Paradoxe ultime, la bureaucratie néolibérale accroîtrait enfin sa domination grâce au concept largement imaginaire mais opérateur de l’individu « responsable », doté d’une faculté de choisir illimitée. Confronté à l’anxiété du choix et vidé de sa subjectivité par cette opération d’abstraction,  l’individu, régi par les normes bureaucratiques,  est assimilé à un dossier, une charge de travail ou un « certificat » de victime.

Objet d’une multiplicité de normes, l’individu les reçoit au pire dans l’indifférence au mieux dans le soulagement de ne pas avoir à choisir. Selon l’auteur, cette bureaucratisation, qui ambitionne de façonner un être à son image, représente une menace pour les libertés qu’elle prétend pourtant défendre.

 

Insituable pouvoir

Pour l’auteur, le pouvoir de la bureaucratie néolibérale a des attributs orwelliens. Omniscient, son lieu, son centre est impossible à situer. Cependant, à la différence  de 1984, il n’est pas détenu par une oligarchie secrète agissant dans l’ombre. Le pouvoir actuel est mouvant : il est mu par une « constellation d’intérêts ».

Cette adaptation à la contradiction des intérêts est la principale faiblesse de la bureaucratie néolibérale : elle est incapable de prendre une direction claire. Néanmoins, grâce à cette plasticité, elle peut plus facilement « digérer » ses adversaires.

 

La résurgence d’un discours classique antilibéral

En définitive, Béatrice Hibou nous propose une lecture intéressante d’un pouvoir néolibéral en contradiction avec les idéaux qu’il affiche.
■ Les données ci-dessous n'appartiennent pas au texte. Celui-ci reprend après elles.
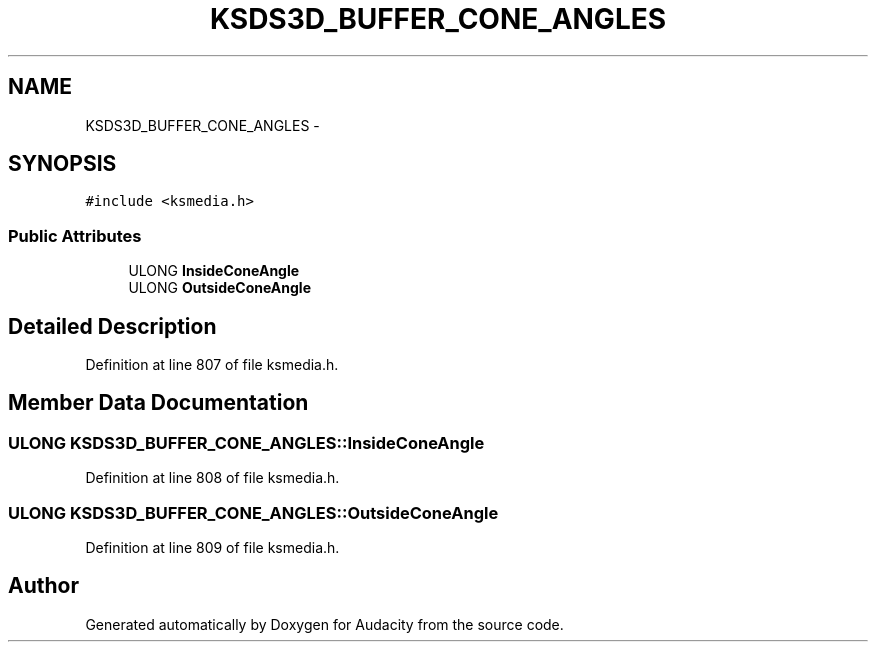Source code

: .TH "KSDS3D_BUFFER_CONE_ANGLES" 3 "Thu Apr 28 2016" "Audacity" \" -*- nroff -*-
.ad l
.nh
.SH NAME
KSDS3D_BUFFER_CONE_ANGLES \- 
.SH SYNOPSIS
.br
.PP
.PP
\fC#include <ksmedia\&.h>\fP
.SS "Public Attributes"

.in +1c
.ti -1c
.RI "ULONG \fBInsideConeAngle\fP"
.br
.ti -1c
.RI "ULONG \fBOutsideConeAngle\fP"
.br
.in -1c
.SH "Detailed Description"
.PP 
Definition at line 807 of file ksmedia\&.h\&.
.SH "Member Data Documentation"
.PP 
.SS "ULONG KSDS3D_BUFFER_CONE_ANGLES::InsideConeAngle"

.PP
Definition at line 808 of file ksmedia\&.h\&.
.SS "ULONG KSDS3D_BUFFER_CONE_ANGLES::OutsideConeAngle"

.PP
Definition at line 809 of file ksmedia\&.h\&.

.SH "Author"
.PP 
Generated automatically by Doxygen for Audacity from the source code\&.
Se réclamant d’une morale de la liberté d’entreprendre et d’investir, il serait en fait le lieu de rencontre des intérêts dominants.

Pour autant, s’il dénonce les contradictions d’une idéologie de la liberté qui devient normative, l’ouvrage de Béatrice Hibou est lui-même paradoxal.

En effet, le propos de l’auteur, entre analyses objectives et interprétations idéologiques, demeure par trop dans l’indéfinition quant à son propos.

De cette confusion naît une utilisation excessive de la notion de bureaucratie néolibérale, érigée en facteur explicatif universel : à lire Béatrice Hibou, toutes les grandes injustices de notre temps en découlerait.

En réalité, le prisme tiers-mondiste et victimaire de l’ouvrage le porte vers les mêmes dérives que le pouvoir qu’il dénonce : le vague des intentions et l’hégémonisme intellectuel.